Jiang Bin, spokesperson for China's Ministry of National Defense, at a regular press briefing in Beijing, China, May 28, 2026. (Photo: VCG)
China's Ministry of National Defense has urged the United States to approach the Taiwan question with utmost prudence.
Ministry spokesperson Jiang Bin made the call at a press briefing on Thursday in response to a media query about the US pausing a $14-billion arms sale to Taiwan, while including $1 billion in the so-called "Taiwan Security Cooperation Initiative" in its National Defense Authorization Act for Fiscal Year 2027.
"China's opposition to US arms sales to China's Taiwan region is consistent and clear," Jiang said.
The US side should abide by the one-China principle and the provisions of the three China-US joint communiques, especially the August 17 Communique, and implement the important consensus reached at the meeting between the two heads of state, he said.

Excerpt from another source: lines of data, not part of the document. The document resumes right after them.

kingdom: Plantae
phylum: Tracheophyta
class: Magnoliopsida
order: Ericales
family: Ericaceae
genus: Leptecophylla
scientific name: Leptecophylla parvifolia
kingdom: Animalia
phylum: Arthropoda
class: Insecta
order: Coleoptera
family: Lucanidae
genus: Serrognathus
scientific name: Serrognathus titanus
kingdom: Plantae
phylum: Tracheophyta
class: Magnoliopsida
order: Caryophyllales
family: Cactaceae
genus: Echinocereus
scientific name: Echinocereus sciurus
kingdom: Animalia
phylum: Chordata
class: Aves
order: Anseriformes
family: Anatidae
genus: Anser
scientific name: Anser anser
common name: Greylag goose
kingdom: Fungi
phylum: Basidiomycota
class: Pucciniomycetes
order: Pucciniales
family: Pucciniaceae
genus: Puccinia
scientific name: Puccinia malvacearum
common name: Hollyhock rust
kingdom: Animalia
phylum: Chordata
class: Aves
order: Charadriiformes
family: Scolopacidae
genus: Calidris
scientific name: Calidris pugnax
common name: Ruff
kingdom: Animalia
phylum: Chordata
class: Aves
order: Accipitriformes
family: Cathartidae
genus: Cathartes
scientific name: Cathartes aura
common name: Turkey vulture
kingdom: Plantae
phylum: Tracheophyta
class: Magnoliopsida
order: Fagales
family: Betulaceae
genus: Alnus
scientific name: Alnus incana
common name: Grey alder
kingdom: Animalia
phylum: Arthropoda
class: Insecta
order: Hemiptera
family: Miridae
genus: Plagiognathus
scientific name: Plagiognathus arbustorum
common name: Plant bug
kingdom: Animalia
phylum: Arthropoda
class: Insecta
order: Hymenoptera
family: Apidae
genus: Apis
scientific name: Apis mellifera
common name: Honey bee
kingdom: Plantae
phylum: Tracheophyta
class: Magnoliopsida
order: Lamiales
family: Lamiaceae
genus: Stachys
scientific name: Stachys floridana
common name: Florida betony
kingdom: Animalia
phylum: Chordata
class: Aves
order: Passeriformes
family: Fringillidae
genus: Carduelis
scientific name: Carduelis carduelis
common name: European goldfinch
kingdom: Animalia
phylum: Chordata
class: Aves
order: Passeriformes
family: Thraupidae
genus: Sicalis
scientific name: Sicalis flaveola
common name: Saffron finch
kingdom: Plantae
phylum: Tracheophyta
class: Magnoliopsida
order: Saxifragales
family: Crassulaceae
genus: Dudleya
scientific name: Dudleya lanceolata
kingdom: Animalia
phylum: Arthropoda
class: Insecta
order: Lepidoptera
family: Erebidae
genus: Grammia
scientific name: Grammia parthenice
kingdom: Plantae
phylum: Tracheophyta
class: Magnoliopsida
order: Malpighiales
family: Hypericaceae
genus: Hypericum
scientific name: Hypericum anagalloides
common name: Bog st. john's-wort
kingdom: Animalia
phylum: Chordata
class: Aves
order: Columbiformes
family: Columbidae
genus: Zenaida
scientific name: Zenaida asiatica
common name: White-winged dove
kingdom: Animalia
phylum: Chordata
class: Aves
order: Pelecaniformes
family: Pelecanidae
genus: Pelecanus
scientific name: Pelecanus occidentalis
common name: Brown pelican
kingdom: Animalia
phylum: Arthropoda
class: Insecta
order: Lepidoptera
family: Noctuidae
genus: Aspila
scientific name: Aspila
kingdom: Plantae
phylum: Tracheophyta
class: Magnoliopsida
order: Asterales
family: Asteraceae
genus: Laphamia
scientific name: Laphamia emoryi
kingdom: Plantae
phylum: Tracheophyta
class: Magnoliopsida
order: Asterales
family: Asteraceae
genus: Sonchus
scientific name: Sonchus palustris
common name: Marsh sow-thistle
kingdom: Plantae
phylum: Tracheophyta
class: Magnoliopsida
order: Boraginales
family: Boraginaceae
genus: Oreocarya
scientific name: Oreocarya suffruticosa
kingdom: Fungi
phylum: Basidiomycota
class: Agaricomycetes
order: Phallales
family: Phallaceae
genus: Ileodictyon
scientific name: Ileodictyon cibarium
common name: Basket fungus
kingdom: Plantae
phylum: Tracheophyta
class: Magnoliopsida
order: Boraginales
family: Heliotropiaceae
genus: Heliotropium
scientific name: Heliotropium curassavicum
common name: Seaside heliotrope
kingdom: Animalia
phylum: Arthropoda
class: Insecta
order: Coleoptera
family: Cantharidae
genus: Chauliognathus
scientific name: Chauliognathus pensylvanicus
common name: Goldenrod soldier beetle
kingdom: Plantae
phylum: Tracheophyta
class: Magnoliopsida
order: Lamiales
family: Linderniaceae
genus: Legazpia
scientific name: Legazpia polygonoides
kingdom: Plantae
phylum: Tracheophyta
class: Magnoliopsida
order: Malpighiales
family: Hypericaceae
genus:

He urged the US side to honor the commitments and statements it has made to China, and take concrete actions to safeguard the stable, sound and sustainable development of China-US relations and military-to-military ties.
In the August 17 Communique signed in 1982, the US government declared it "does not seek to carry out a long-term policy of arms sales to Taiwan," and that "it intends gradually to reduce its sale of arms to Taiwan, leading, over a period of time, to a final resolution."